EXERCISE GOAL:
Beginning with the first line of the entries below, quote each line until you reach and include the line with "(3,3'-diaminobenzidine) immunohistochemical staining".
### DATA FOR ANALYSIS
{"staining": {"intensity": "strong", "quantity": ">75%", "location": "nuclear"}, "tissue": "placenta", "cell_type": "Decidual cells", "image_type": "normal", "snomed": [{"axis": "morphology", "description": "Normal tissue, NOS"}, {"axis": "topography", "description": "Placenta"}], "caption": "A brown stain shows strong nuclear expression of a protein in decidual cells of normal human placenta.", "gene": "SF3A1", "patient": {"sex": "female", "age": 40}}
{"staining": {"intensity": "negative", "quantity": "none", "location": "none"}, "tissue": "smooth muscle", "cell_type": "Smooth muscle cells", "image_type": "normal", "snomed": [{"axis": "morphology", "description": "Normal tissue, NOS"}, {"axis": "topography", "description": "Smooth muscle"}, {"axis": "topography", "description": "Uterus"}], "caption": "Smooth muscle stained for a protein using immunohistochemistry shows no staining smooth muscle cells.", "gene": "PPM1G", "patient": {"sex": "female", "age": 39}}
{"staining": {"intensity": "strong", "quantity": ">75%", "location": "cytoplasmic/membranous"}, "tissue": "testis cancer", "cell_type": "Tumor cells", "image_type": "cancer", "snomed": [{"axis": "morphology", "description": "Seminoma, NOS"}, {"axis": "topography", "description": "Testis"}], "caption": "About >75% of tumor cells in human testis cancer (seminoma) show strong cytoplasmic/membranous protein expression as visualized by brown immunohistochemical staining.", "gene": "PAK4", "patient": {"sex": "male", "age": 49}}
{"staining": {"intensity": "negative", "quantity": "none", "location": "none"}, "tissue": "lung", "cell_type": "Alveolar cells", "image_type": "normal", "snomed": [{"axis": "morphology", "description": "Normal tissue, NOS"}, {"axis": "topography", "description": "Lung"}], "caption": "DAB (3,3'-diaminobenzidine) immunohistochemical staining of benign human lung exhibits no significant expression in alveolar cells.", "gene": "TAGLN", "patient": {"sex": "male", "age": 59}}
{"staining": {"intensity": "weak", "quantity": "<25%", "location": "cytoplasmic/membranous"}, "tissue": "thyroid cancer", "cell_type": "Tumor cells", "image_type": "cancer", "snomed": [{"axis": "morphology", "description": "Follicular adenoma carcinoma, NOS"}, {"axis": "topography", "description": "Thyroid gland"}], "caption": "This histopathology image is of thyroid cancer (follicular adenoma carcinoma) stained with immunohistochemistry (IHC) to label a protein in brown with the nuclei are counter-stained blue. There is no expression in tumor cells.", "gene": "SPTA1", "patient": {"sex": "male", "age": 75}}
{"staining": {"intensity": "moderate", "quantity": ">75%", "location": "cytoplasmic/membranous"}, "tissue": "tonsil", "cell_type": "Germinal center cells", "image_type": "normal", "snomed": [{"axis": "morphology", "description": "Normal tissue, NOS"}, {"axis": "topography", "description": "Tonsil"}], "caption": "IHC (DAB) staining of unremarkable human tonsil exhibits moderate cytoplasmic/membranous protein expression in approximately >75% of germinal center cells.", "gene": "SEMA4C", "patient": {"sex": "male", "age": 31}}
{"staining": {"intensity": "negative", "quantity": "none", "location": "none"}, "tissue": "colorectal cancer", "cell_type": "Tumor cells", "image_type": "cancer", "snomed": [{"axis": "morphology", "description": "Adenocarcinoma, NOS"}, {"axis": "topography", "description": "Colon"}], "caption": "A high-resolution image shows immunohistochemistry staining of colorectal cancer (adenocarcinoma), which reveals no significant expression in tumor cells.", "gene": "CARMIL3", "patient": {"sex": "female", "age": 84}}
######
RESULT OF THIS TASK:
{"staining": {"intensity": "strong", "quantity": ">75%", "location": "nuclear"}, "tissue": "placenta", "cell_type": "Decidual cells", "image_type": "normal", "snomed": [{"axis": "morphology", "description": "Normal tissue, NOS"}, {"axis": "topography", "description": "Placenta"}], "caption": "A brown stain shows strong nuclear expression of a protein in decidual cells of normal human placenta.", "gene": "SF3A1", "patient": {"sex": "female", "age": 40}}
{"staining": {"intensity": "negative", "quantity": "none", "location": "none"}, "tissue": "smooth muscle", "cell_type": "Smooth muscle cells", "image_type": "normal", "snomed": [{"axis": "morphology", "description": "Normal tissue, NOS"}, {"axis": "topography", "description": "Smooth muscle"}, {"axis": "topography", "description": "Uterus"}], "caption": "Smooth muscle stained for a protein using immunohistochemistry shows no staining smooth muscle cells.", "gene": "PPM1G", "patient": {"sex": "female", "age": 39}}
{"staining": {"intensity": "strong", "quantity": ">75%", "location": "cytoplasmic/membranous"}, "tissue": "testis cancer", "cell_type": "Tumor cells", "image_type": "cancer", "snomed": [{"axis": "morphology", "description": "Seminoma, NOS"}, {"axis": "topography", "description": "Testis"}], "caption": "About >75% of tumor cells in human testis cancer (seminoma) show strong cytoplasmic/membranous protein expression as visualized by brown immunohistochemical staining.", "gene": "PAK4", "patient": {"sex": "male", "age": 49}}
{"staining": {"intensity": "negative", "quantity": "none", "location": "none"}, "tissue": "lung", "cell_type": "Alveolar cells", "image_type": "normal", "snomed": [{"axis": "morphology", "description": "Normal tissue, NOS"}, {"axis": "topography", "description": "Lung"}], "caption": "DAB (3,3'-diaminobenzidine) immunohistochemical staining of benign human lung exhibits no significant expression in alveolar cells.", "gene": "TAGLN", "patient": {"sex": "male", "age": 59}}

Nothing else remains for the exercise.